LAST COMPLIMENT I RECEIVED
That my smile was like a sunrise.

LAST TIME I LIED
On a plane to Cape Cod. You know how you have to tell your weight when you get on those small planes? I may have left off a few pounds. So if we crashed, it would’ve been my fault.

LAST PERSON WHO SAW ME NAKED
Probably my husband [artist Al Ridenour] but, you know, when you’re married that long you don’t even register nudity anymore.

LAST TIME I WAS STARSTRUCK
I went to go see PJ Harvey, and I really wanted to go backstage and meet her, and she said no [laughs]. I was devastated.

LAST CELEBRITY I MET

I wanted to meet PJ Harvey, but she said no!

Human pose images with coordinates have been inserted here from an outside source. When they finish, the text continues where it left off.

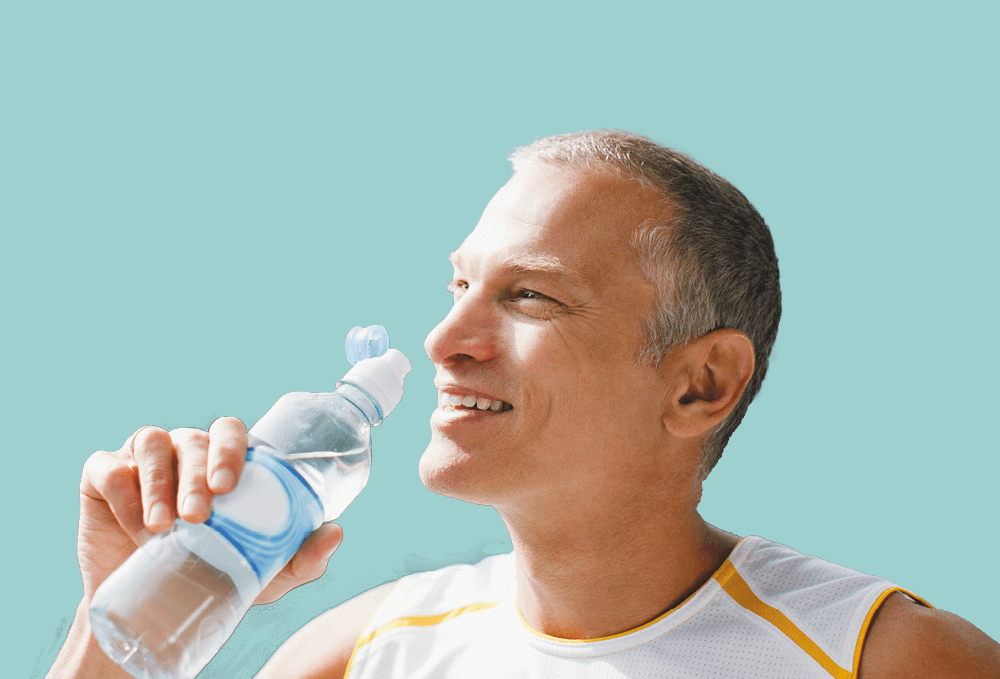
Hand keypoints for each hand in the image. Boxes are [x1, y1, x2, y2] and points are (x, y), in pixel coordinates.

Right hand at [77, 417, 342, 604]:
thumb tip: (336, 532)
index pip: (230, 433)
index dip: (230, 449)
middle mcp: (184, 451)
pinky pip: (109, 467)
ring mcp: (142, 460)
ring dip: (158, 483)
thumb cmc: (214, 576)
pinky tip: (133, 524)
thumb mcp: (262, 575)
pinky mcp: (102, 475)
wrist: (151, 609)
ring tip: (163, 528)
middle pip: (192, 439)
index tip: (229, 487)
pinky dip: (122, 492)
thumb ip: (301, 557)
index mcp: (222, 462)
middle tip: (198, 517)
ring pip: (151, 443)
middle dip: (195, 475)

LAST MEMORABLE DREAM I HAD

The other night I dreamed that I was having sex with somebody that was not my husband — I don’t know who. And then my friend came in and filled up my toiletries bag with water, so I was distracted from the sex.

LAST TIME I MADE A WISH

I was eating a breakfast taco at the airport, and I found an eyelash in it. I was so disgusted, but I ate it anyway because I was hungry and tired. I wonder if I still get to make a wish. And if I do, it’d be “I wish I didn’t eat that taco.”

LAST DIVA MOMENT
I don’t have any. I’m more dude than diva.